Heute mögen solche Worte ein wenig sauer aufstoßen, aber man muss sie aus ihrer Zeit heraus verstehen. 1814 dachte man eben noch, dass es gute und schlechte Rassen gäbe und Vermischung von Edlem und Unreinen von übel sei. Heute ist die Wissenschaft weiter und vertritt mehrheitlich die These, dass man das so nicht sagen kann.

Auch Adolf Hitler war vor allem ein Kind seiner Zeit. Heute ist man sich überwiegend einig, dass die Endlösung keine gute Idee gewesen ist, aber damals war die Debatte noch im Gange. Hinterher ist man immer schlauer. So wie die Scheiterhaufen der frühen Neuzeit brannten, weil die Leute es nun einmal nicht besser wussten, so muss man auch die Nazis aus ihrer Zeit heraus verstehen.

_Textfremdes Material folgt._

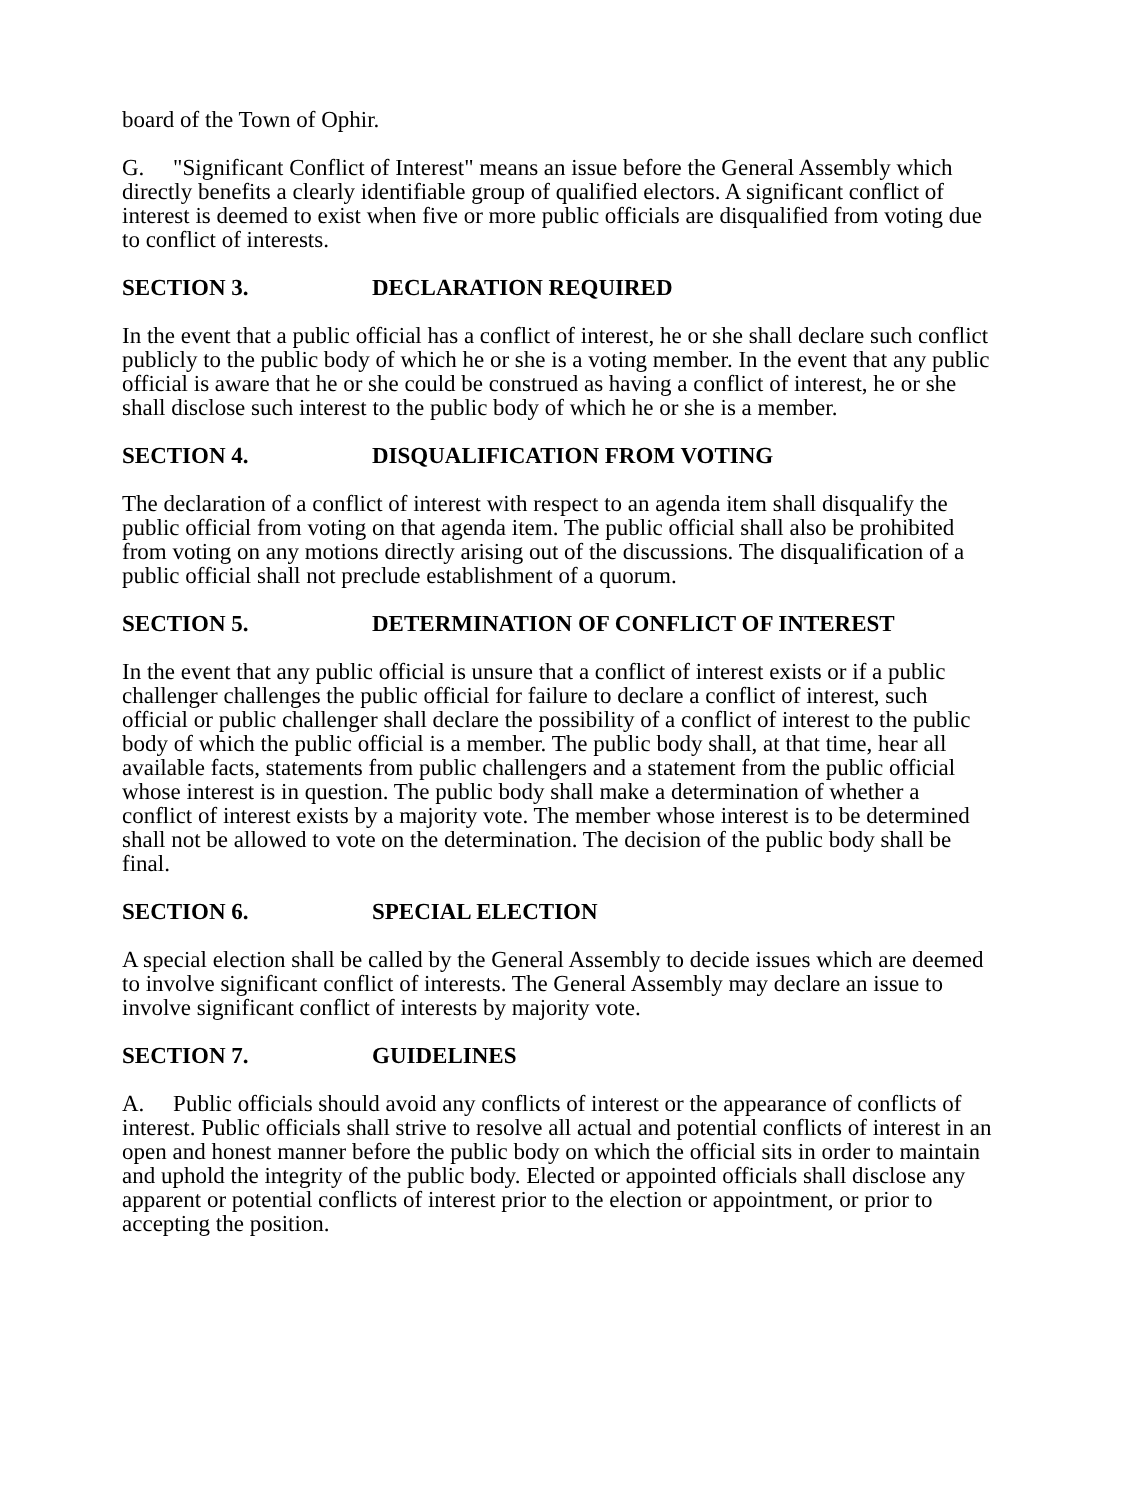board of the Town of Ophir.
G. "Significant Conflict of Interest" means an issue before the General Assembly which directly benefits a clearly identifiable group of qualified electors. A significant conflict of interest is deemed to exist when five or more public officials are disqualified from voting due to conflict of interests.
SECTION 3. DECLARATION REQUIRED
In the event that a public official has a conflict of interest, he or she shall declare such conflict publicly to the public body of which he or she is a voting member. In the event that any public official is aware that he or she could be construed as having a conflict of interest, he or she shall disclose such interest to the public body of which he or she is a member.
SECTION 4. DISQUALIFICATION FROM VOTING
The declaration of a conflict of interest with respect to an agenda item shall disqualify the public official from voting on that agenda item. The public official shall also be prohibited from voting on any motions directly arising out of the discussions. The disqualification of a public official shall not preclude establishment of a quorum.
SECTION 5. DETERMINATION OF CONFLICT OF INTEREST
In the event that any public official is unsure that a conflict of interest exists or if a public challenger challenges the public official for failure to declare a conflict of interest, such official or public challenger shall declare the possibility of a conflict of interest to the public body of which the public official is a member. The public body shall, at that time, hear all available facts, statements from public challengers and a statement from the public official whose interest is in question. The public body shall make a determination of whether a conflict of interest exists by a majority vote. The member whose interest is to be determined shall not be allowed to vote on the determination. The decision of the public body shall be final.
SECTION 6. SPECIAL ELECTION
A special election shall be called by the General Assembly to decide issues which are deemed to involve significant conflict of interests. The General Assembly may declare an issue to involve significant conflict of interests by majority vote.
SECTION 7. GUIDELINES
A. Public officials should avoid any conflicts of interest or the appearance of conflicts of interest. Public officials shall strive to resolve all actual and potential conflicts of interest in an open and honest manner before the public body on which the official sits in order to maintain and uphold the integrity of the public body. Elected or appointed officials shall disclose any apparent or potential conflicts of interest prior to the election or appointment, or prior to accepting the position.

Damit soll nichts schöngeredet werden, aber man kann auch nicht so tun, als ob sich die Moralmaßstäbe nicht geändert hätten. Zwar stand schon damals geschrieben, dass man nicht töten und seine Feinde lieben soll, aber wer konnte in diesen düsteren Tagen überhaupt lesen?

Heute erscheint es uns glasklar, dass man Frauen nicht verbrennt, nur weil sie wirres Zeug faseln. Heute wissen wir, dass nicht alle Juden blutsaugende Banker und Freihandels-Schergen sind. Aber konnten das unsere Vorfahren ahnen? Es gab ja noch nicht mal das Fernsehen! Es gab den Canon Episcopi (906 n. Chr.), der den Glauben an Hexerei als Aberglaube abtat, und es gab den Hexenhammer (1486 n. Chr.), der den Grundstein für europaweite Verfolgungen legte. Später gab es noch „Mein Kampf“ und Schriften von Ernst Moritz Arndt. Aber man muss das alles aus seiner Zeit heraus verstehen.

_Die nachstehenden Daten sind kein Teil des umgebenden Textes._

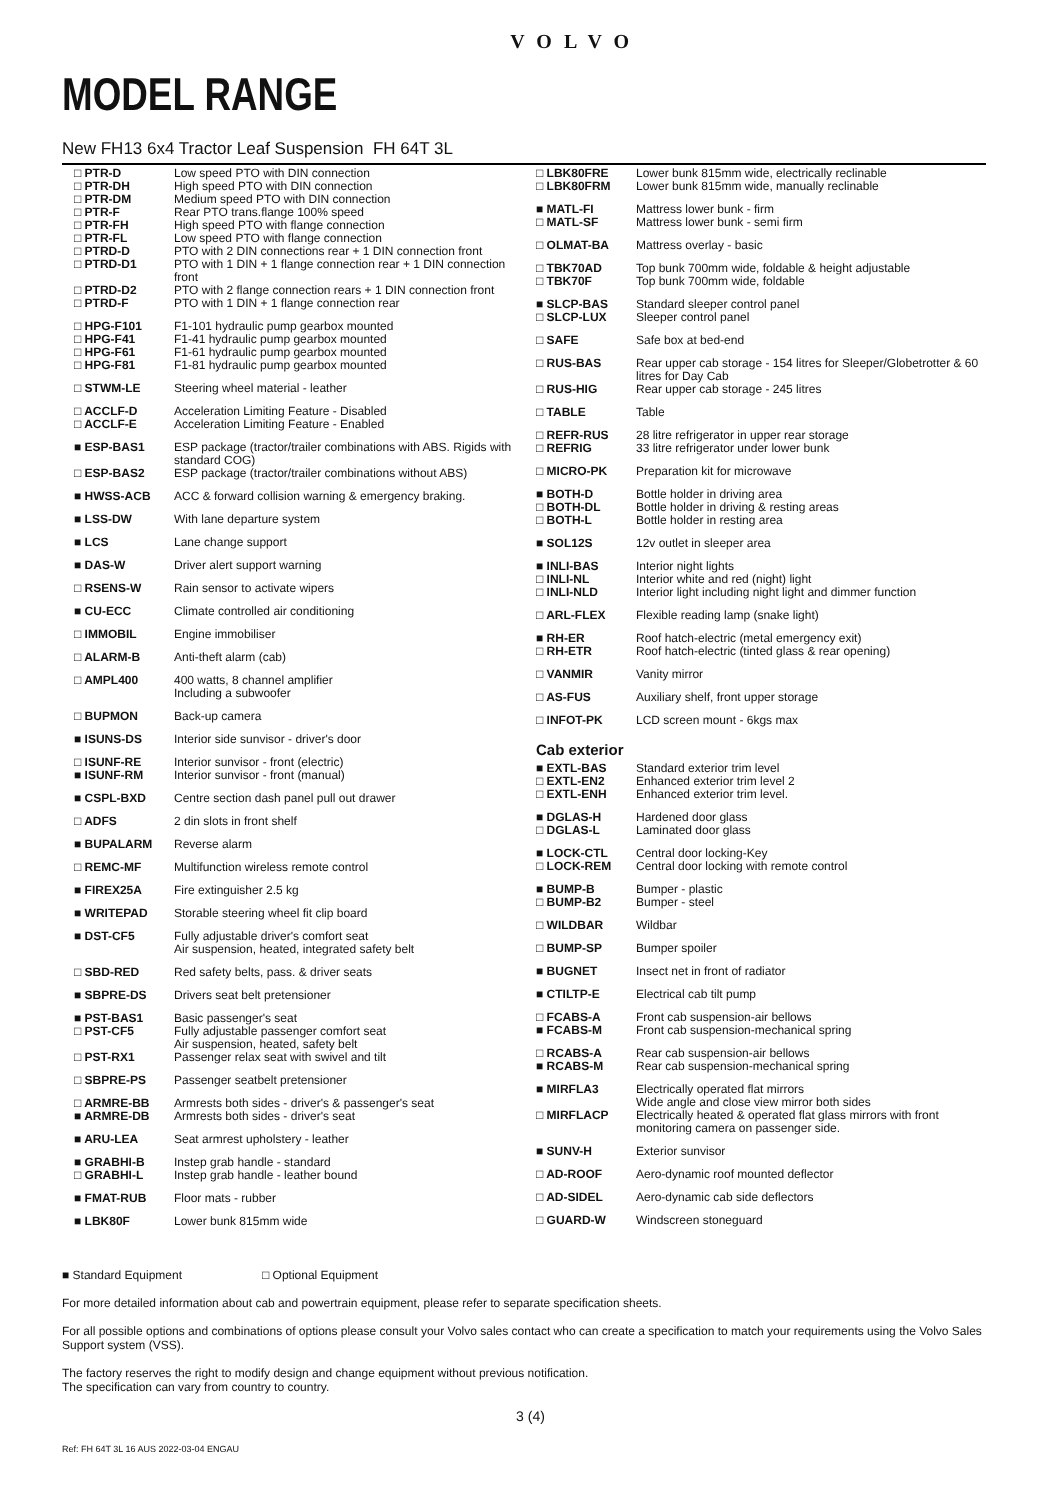VOLVO
MODEL RANGE
New FH13 6x4 Tractor Leaf Suspension FH 64T 3L
| □ PTR-D □ PTR-DH □ PTR-DM □ PTR-F □ PTR-FH □ PTR-FL □ PTRD-D □ PTRD-D1 □ PTRD-D2 □ PTRD-F | Low speed PTO with DIN connection High speed PTO with DIN connection Medium speed PTO with DIN connection Rear PTO trans.flange 100% speed High speed PTO with flange connection Low speed PTO with flange connection PTO with 2 DIN connections rear + 1 DIN connection front PTO with 1 DIN + 1 flange connection rear + 1 DIN connection front PTO with 2 flange connection rears + 1 DIN connection front PTO with 1 DIN + 1 flange connection rear |
| □ HPG-F101 □ HPG-F41 □ HPG-F61 □ HPG-F81 | F1-101 hydraulic pump gearbox mounted F1-41 hydraulic pump gearbox mounted F1-61 hydraulic pump gearbox mounted F1-81 hydraulic pump gearbox mounted |
| □ STWM-LE | Steering wheel material - leather |
| □ ACCLF-D □ ACCLF-E | Acceleration Limiting Feature - Disabled Acceleration Limiting Feature - Enabled |
| ■ ESP-BAS1 □ ESP-BAS2 | ESP package (tractor/trailer combinations with ABS. Rigids with standard COG) ESP package (tractor/trailer combinations without ABS) |
| ■ HWSS-ACB | ACC & forward collision warning & emergency braking. |
| ■ LSS-DW | With lane departure system |
| ■ LCS | Lane change support |
| ■ DAS-W | Driver alert support warning |
| □ RSENS-W | Rain sensor to activate wipers |
| ■ CU-ECC | Climate controlled air conditioning |
| □ IMMOBIL | Engine immobiliser |
| □ ALARM-B | Anti-theft alarm (cab) |
| □ AMPL400 | 400 watts, 8 channel amplifier Including a subwoofer |
| □ BUPMON | Back-up camera |
| ■ ISUNS-DS | Interior side sunvisor - driver's door |
| □ ISUNF-RE ■ ISUNF-RM | Interior sunvisor - front (electric) Interior sunvisor - front (manual) |
| ■ CSPL-BXD | Centre section dash panel pull out drawer |
| □ ADFS | 2 din slots in front shelf |
| ■ BUPALARM | Reverse alarm |
| □ REMC-MF | Multifunction wireless remote control |
| ■ FIREX25A | Fire extinguisher 2.5 kg |
| ■ WRITEPAD | Storable steering wheel fit clip board |
| ■ DST-CF5 | Fully adjustable driver's comfort seat Air suspension, heated, integrated safety belt |
| □ SBD-RED | Red safety belts, pass. & driver seats |
| ■ SBPRE-DS | Drivers seat belt pretensioner |
| ■ PST-BAS1 □ PST-CF5 □ PST-RX1 | Basic passenger's seat Fully adjustable passenger comfort seat Air suspension, heated, safety belt Passenger relax seat with swivel and tilt |
| □ SBPRE-PS | Passenger seatbelt pretensioner |
| □ ARMRE-BB ■ ARMRE-DB | Armrests both sides - driver's & passenger's seat Armrests both sides - driver's seat |
| ■ ARU-LEA | Seat armrest upholstery - leather |
| ■ GRABHI-B □ GRABHI-L | Instep grab handle - standard Instep grab handle - leather bound |
| ■ FMAT-RUB | Floor mats - rubber |
| ■ LBK80F | Lower bunk 815mm wide |
| □ LBK80FRE □ LBK80FRM | Lower bunk 815mm wide, electrically reclinable Lower bunk 815mm wide, manually reclinable |
| ■ MATL-FI □ MATL-SF | Mattress lower bunk - firm Mattress lower bunk - semi firm |
| □ OLMAT-BA | Mattress overlay - basic |
| □ TBK70AD □ TBK70F | Top bunk 700mm wide, foldable & height adjustable Top bunk 700mm wide, foldable |
| ■ SLCP-BAS □ SLCP-LUX | Standard sleeper control panel Sleeper control panel |
| □ SAFE | Safe box at bed-end |
| □ RUS-BAS □ RUS-HIG | Rear upper cab storage - 154 litres for Sleeper/Globetrotter & 60 litres for Day Cab Rear upper cab storage - 245 litres |
| □ TABLE | Table |
| □ REFR-RUS □ REFRIG | 28 litre refrigerator in upper rear storage 33 litre refrigerator under lower bunk |
| □ MICRO-PK | Preparation kit for microwave |
| ■ BOTH-D □ BOTH-DL □ BOTH-L | Bottle holder in driving area Bottle holder in driving & resting areas Bottle holder in resting area |
| ■ SOL12S | 12v outlet in sleeper area |
| ■ INLI-BAS □ INLI-NL □ INLI-NLD | Interior night lights Interior white and red (night) light Interior light including night light and dimmer function |
| □ ARL-FLEX | Flexible reading lamp (snake light) |
| ■ RH-ER □ RH-ETR | Roof hatch-electric (metal emergency exit) Roof hatch-electric (tinted glass & rear opening) |
| □ VANMIR | Vanity mirror |
| □ AS-FUS | Auxiliary shelf, front upper storage |
| □ INFOT-PK | LCD screen mount - 6kgs max |
Cab exterior
| ■ EXTL-BAS □ EXTL-EN2 □ EXTL-ENH | Standard exterior trim level Enhanced exterior trim level 2 Enhanced exterior trim level. |
| ■ DGLAS-H □ DGLAS-L | Hardened door glass Laminated door glass |
| ■ LOCK-CTL □ LOCK-REM | Central door locking-Key Central door locking with remote control |
| ■ BUMP-B □ BUMP-B2 | Bumper - plastic Bumper - steel |
| □ WILDBAR | Wildbar |
| □ BUMP-SP | Bumper spoiler |
| ■ BUGNET | Insect net in front of radiator |
| ■ CTILTP-E | Electrical cab tilt pump |
| □ FCABS-A ■ FCABS-M | Front cab suspension-air bellows Front cab suspension-mechanical spring |
| □ RCABS-A ■ RCABS-M | Rear cab suspension-air bellows Rear cab suspension-mechanical spring |
| ■ MIRFLA3 □ MIRFLACP | Electrically operated flat mirrors Wide angle and close view mirror both sides Electrically heated & operated flat glass mirrors with front monitoring camera on passenger side. |
| ■ SUNV-H | Exterior sunvisor |
| □ AD-ROOF | Aero-dynamic roof mounted deflector |
| □ AD-SIDEL | Aero-dynamic cab side deflectors |
| □ GUARD-W | Windscreen stoneguard |
■ Standard Equipment □ Optional Equipment
For more detailed information about cab and powertrain equipment, please refer to separate specification sheets.
For all possible options and combinations of options please consult your Volvo sales contact who can create a specification to match your requirements using the Volvo Sales Support system (VSS).
The factory reserves the right to modify design and change equipment without previous notification.
The specification can vary from country to country.
3 (4)
Ref: FH 64T 3L 16 AUS 2022-03-04 ENGAU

Auch heute marschieren manche durch deutsche Städte und rufen „Juden ins Gas“. So sehr das in aller Schärfe zu verurteilen ist – man muss es aus der Kultur heraus verstehen. Oft sind es ja Muslime, die sich da Luft machen, also Vertreter des unaufgeklärten Mittelalters. Woher sollen diese Gestrigen, die gemäß Sarrazin-Statistiken einen rassisch bedingt niedrigen IQ haben, wissen, dass andere Leute auch gern leben wollen? Oder dass die Protokolle der Weisen von Zion eine Fälschung sind? Obwohl – da muss man auch mal ein bisschen skeptisch gegenüber dem eigenen vermeintlichen Wissen sein. Denn wer weiß, wer weiß?

So viel zumindest ist gewiss: Was immer wir heute für mörderische Irrtümer und Vorurteile ganz ohne böse Absicht kultivieren mögen – die Nachwelt wird wissen, wie sie es zu nehmen hat. Sie wird uns entlasten. Sie wird es verstehen. Aus der Zeit heraus nämlich.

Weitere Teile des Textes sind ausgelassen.